I really did like the idea that zombie outbreaks became a sort of natural disaster sort of occurrence after the events of Dead Rising 1. A bad thing that happens sometimes and kills a bunch of people, but doesn't necessarily lead to an apocalyptic scenario. Was an interesting idea.

Exactly. They were there, but not exactly advertised, like the benches, TVs, and showerheads were.
Yet you're never explicitly told about how durable they become, with books. That kind of stuff is left to you for guessing.
I'll take that as a "no", then.
Except they only dulled them down for the sake of balance, not for the sake of ease, ya casual.

Mate, the moment you see the horde awaiting you at the Entrance Plaza, there is definitely a sense of dread, rather than one of annoyance. You know that.
That's an issue. The fact the developers didn't even bother to conceive his character as being relates to journalism or the press in any way cements the game's perspective, meaning there's no point in having photography return, which was one of the original's most famous features.
This kind of logic is what got the franchise to where it is now. Derailment, and the outright ignorance of it is basically what throws series like Saint's Row into the trash.
Except they might as well be knockoffs or unrelated to the series at all, since the only thing they have in common, gameplay-wise is that there's zombies, and you wail on them.
A summer action movie isn't engaging. It's entertaining. What DR2 did was make an interesting take on the undead into yet another zombie game.
What a coincidence, seeing as the remakes are absolutely worthless, in comparison to the cinematic excellence it makes of the B-Movie original.
Except that ruins the feeling the original game gave you. There's no sense of discovery, or mystery. No photography to take risky shots with. No sense of desperation in using anything as a weapon. Not even a proper sense of isolation with the living-impaired, since the improved Survivor AI makes it all a grand cakewalk, rather than a mad dash for the saferoom. It's not even an apocalypse, from the beginning. You're trapped within this disaster, from the beginning, and you're getting to the bottom of it, because that's what you came there for. That's how a "Dead Rising" game should always start. It doesn't even have to be Frank, yet again. It could be some wannabe buffoon jumping into his american pickup with a camcorder in hand wanting to ape his coverage of the incident, for all I care.

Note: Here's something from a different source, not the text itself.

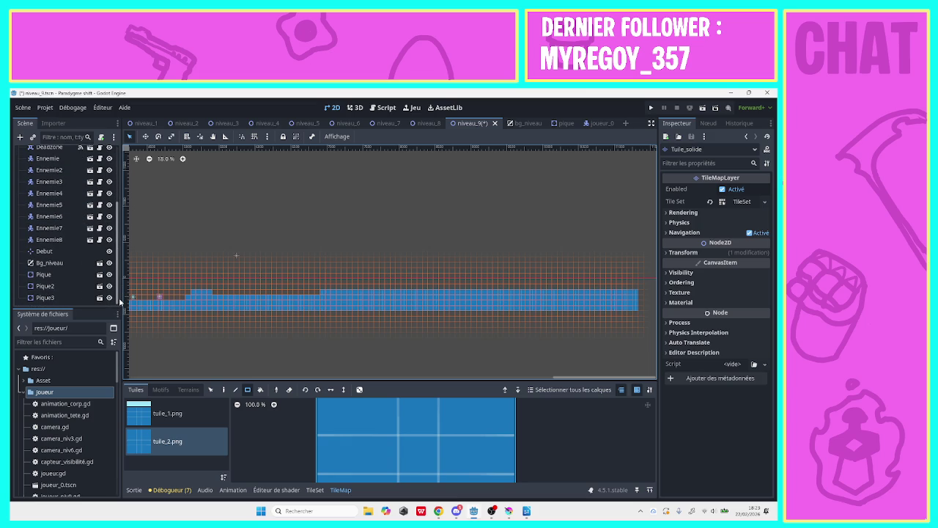
- Duplicate the spike Pique3 into Pique4
click(50, 297)
right_click(52, 298)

Is that not how Dead Rising 2 starts?

That sounds like it could be a pretty interesting take on the mechanic. Instead of taking photos, you take short little video clips.

Chuck didn't come to Fortune City to "get to the bottom" of anything. He got caught up in the incident, and the proper role is assigned to some chink.

Exactly. That's where the series probably would've explored, had it been done by the old team of nips, rather than the canucks who played the game, rather than developed it.

Because of that, the series is derailed to what the damned leafs believe the game should he about: easily knocking over zeds with the most zaniest shit.